Records supplied:
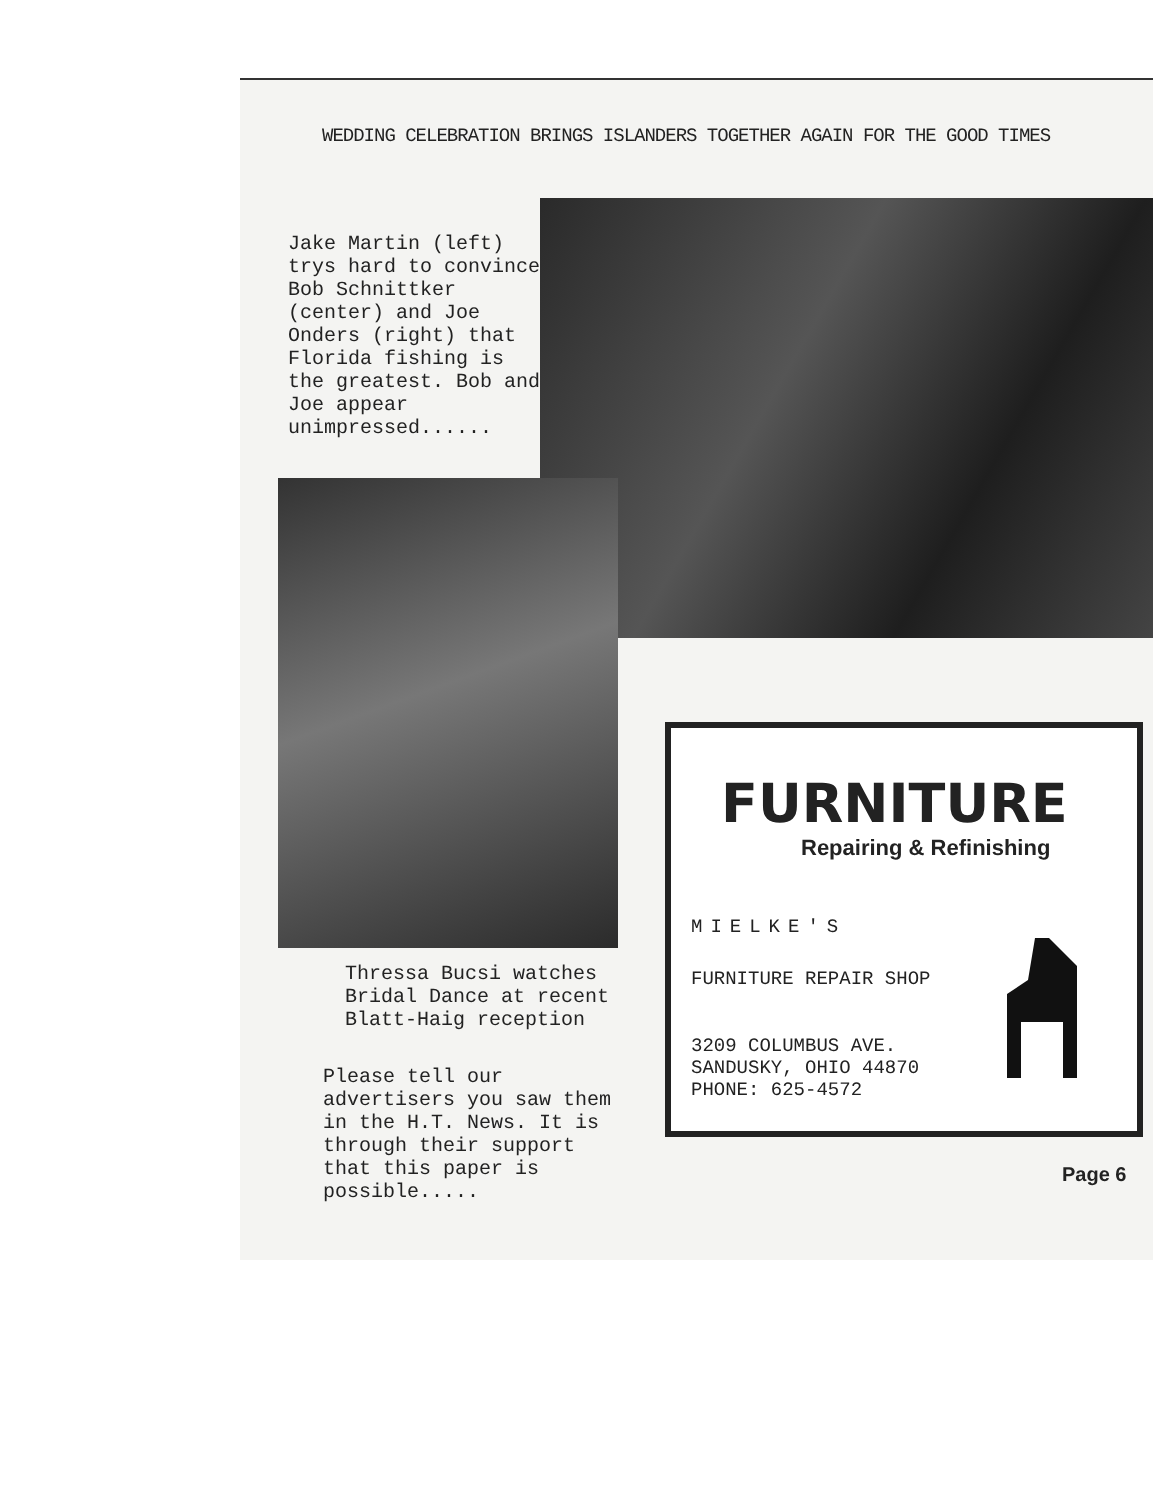WEDDING CELEBRATION BRINGS ISLANDERS TOGETHER AGAIN FOR THE GOOD TIMES
Jake Martin (left) trys hard to convince Bob Schnittker (center) and Joe Onders (right) that Florida fishing is the greatest. Bob and Joe appear unimpressed......
Thressa Bucsi watches Bridal Dance at recent Blatt-Haig reception
Please tell our advertisers you saw them in the H.T. News. It is through their support that this paper is possible.....
FURNITURE
Repairing & Refinishing
MIELKE'S
FURNITURE REPAIR SHOP
3209 COLUMBUS AVE.
SANDUSKY, OHIO 44870
PHONE: 625-4572
Page 6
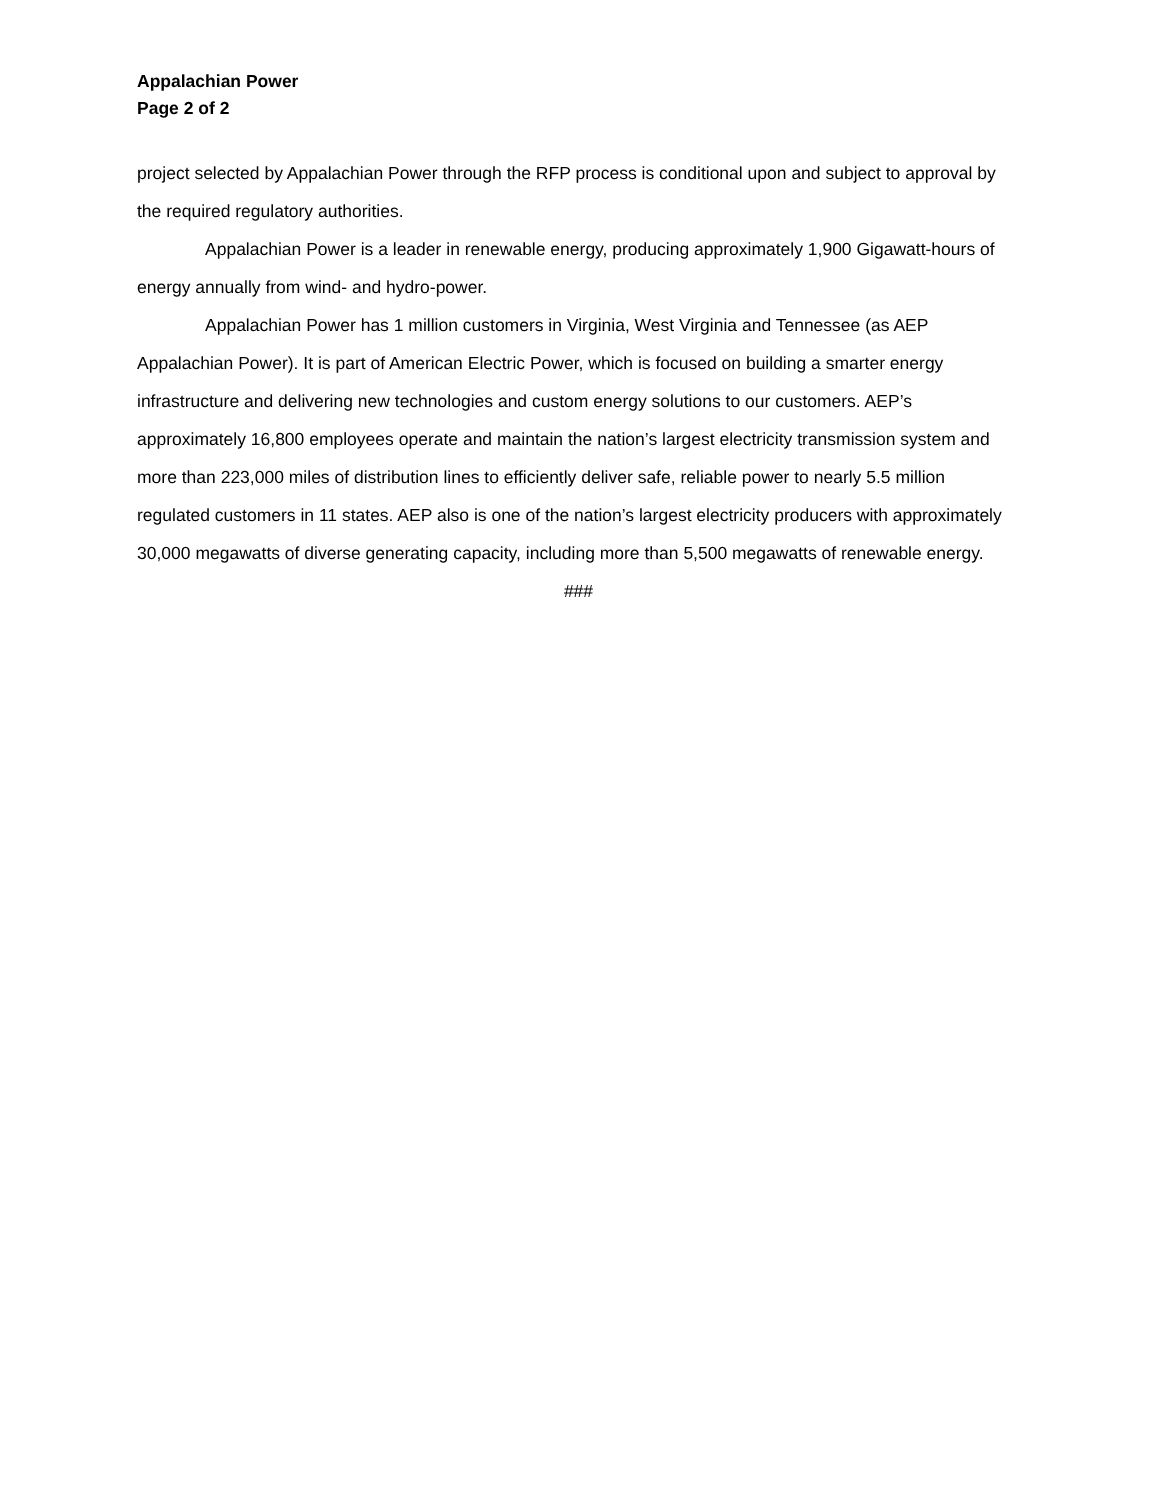Appalachian Power
Page 2 of 2
project selected by Appalachian Power through the RFP process is conditional upon and subject to approval by the required regulatory authorities.
Appalachian Power is a leader in renewable energy, producing approximately 1,900 Gigawatt-hours of energy annually from wind- and hydro-power.
Appalachian Power has 1 million customers in Virginia, West Virginia and Tennessee (as AEP Appalachian Power). It is part of American Electric Power, which is focused on building a smarter energy infrastructure and delivering new technologies and custom energy solutions to our customers. AEP’s approximately 16,800 employees operate and maintain the nation’s largest electricity transmission system and more than 223,000 miles of distribution lines to efficiently deliver safe, reliable power to nearly 5.5 million regulated customers in 11 states. AEP also is one of the nation’s largest electricity producers with approximately 30,000 megawatts of diverse generating capacity, including more than 5,500 megawatts of renewable energy.
###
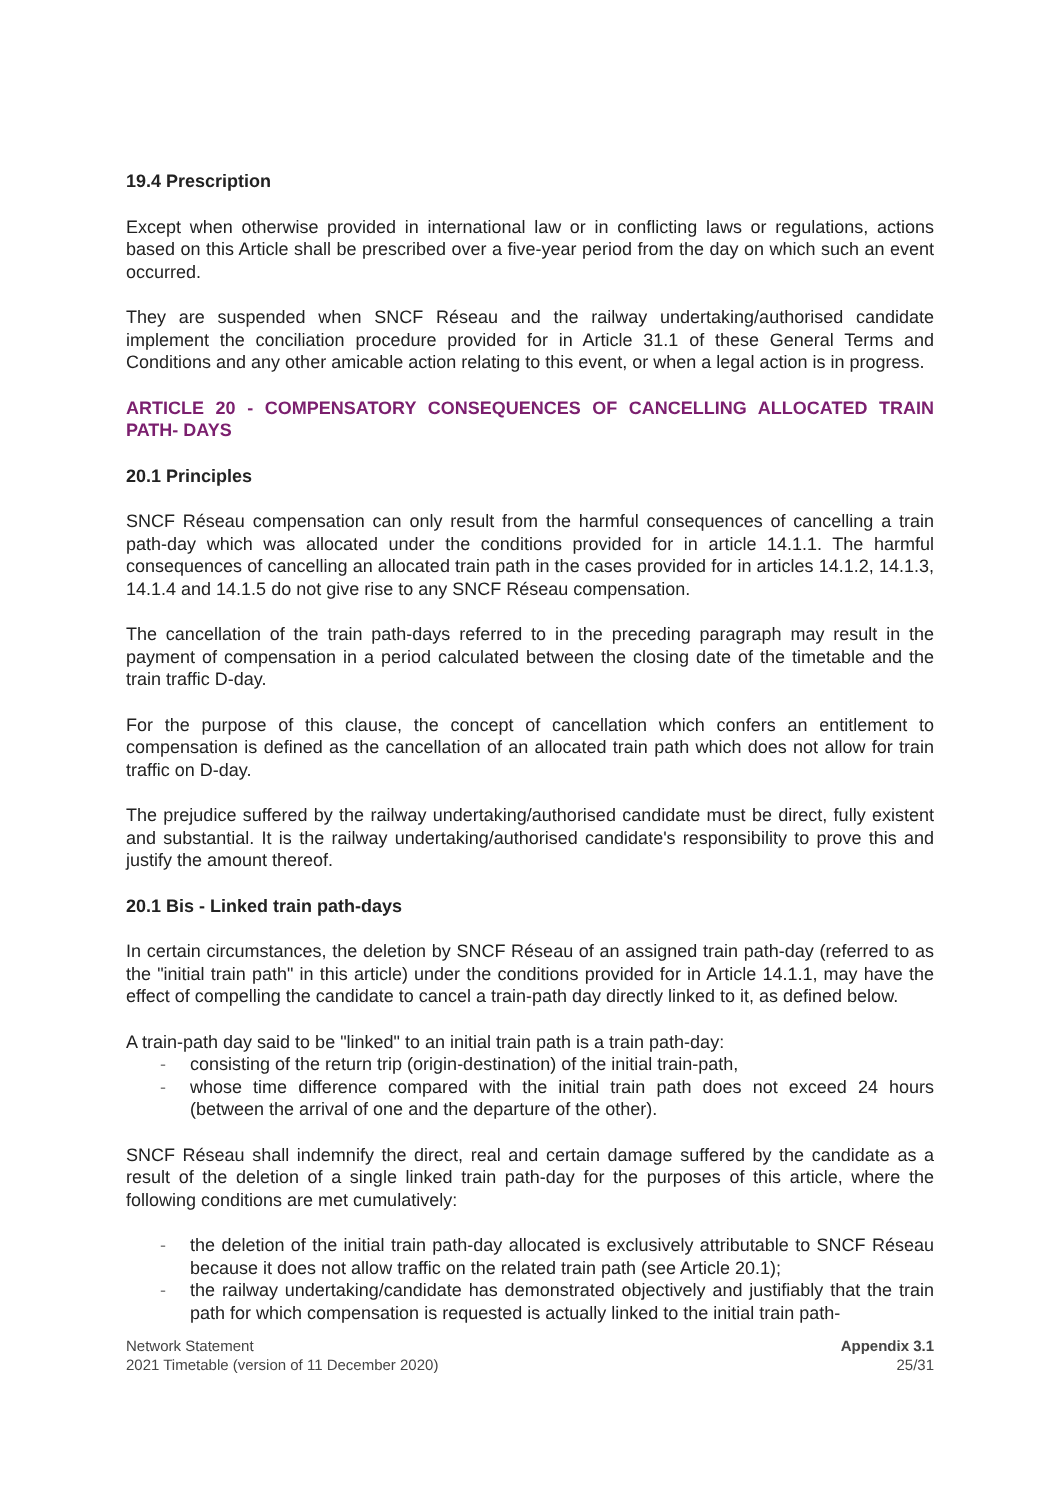19.4 Prescription
Except when otherwise provided in international law or in conflicting laws or regulations, actions based on this Article shall be prescribed over a five-year period from the day on which such an event occurred.
They are suspended when SNCF Réseau and the railway undertaking/authorised candidate implement the conciliation procedure provided for in Article 31.1 of these General Terms and Conditions and any other amicable action relating to this event, or when a legal action is in progress.
ARTICLE 20 - COMPENSATORY CONSEQUENCES OF CANCELLING ALLOCATED TRAIN PATH- DAYS
20.1 Principles
SNCF Réseau compensation can only result from the harmful consequences of cancelling a train path-day which was allocated under the conditions provided for in article 14.1.1. The harmful consequences of cancelling an allocated train path in the cases provided for in articles 14.1.2, 14.1.3, 14.1.4 and 14.1.5 do not give rise to any SNCF Réseau compensation.
The cancellation of the train path-days referred to in the preceding paragraph may result in the payment of compensation in a period calculated between the closing date of the timetable and the train traffic D-day.
For the purpose of this clause, the concept of cancellation which confers an entitlement to compensation is defined as the cancellation of an allocated train path which does not allow for train traffic on D-day.
The prejudice suffered by the railway undertaking/authorised candidate must be direct, fully existent and substantial. It is the railway undertaking/authorised candidate's responsibility to prove this and justify the amount thereof.
20.1 Bis - Linked train path-days
In certain circumstances, the deletion by SNCF Réseau of an assigned train path-day (referred to as the "initial train path" in this article) under the conditions provided for in Article 14.1.1, may have the effect of compelling the candidate to cancel a train-path day directly linked to it, as defined below.
A train-path day said to be "linked" to an initial train path is a train path-day:
- consisting of the return trip (origin-destination) of the initial train-path,
- whose time difference compared with the initial train path does not exceed 24 hours (between the arrival of one and the departure of the other).
SNCF Réseau shall indemnify the direct, real and certain damage suffered by the candidate as a result of the deletion of a single linked train path-day for the purposes of this article, where the following conditions are met cumulatively:
- the deletion of the initial train path-day allocated is exclusively attributable to SNCF Réseau because it does not allow traffic on the related train path (see Article 20.1);
- the railway undertaking/candidate has demonstrated objectively and justifiably that the train path for which compensation is requested is actually linked to the initial train path-
Network Statement
2021 Timetable (version of 11 December 2020)
Appendix 3.1
25/31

To do: After locating the line above that contains "- the railway", write out that line and every later one exactly, through the last line of the material, and nothing else.

Output of the exercise:
- the railway undertaking/candidate has demonstrated objectively and justifiably that the train path for which compensation is requested is actually linked to the initial train path-
Network Statement
2021 Timetable (version of 11 December 2020)
Appendix 3.1
25/31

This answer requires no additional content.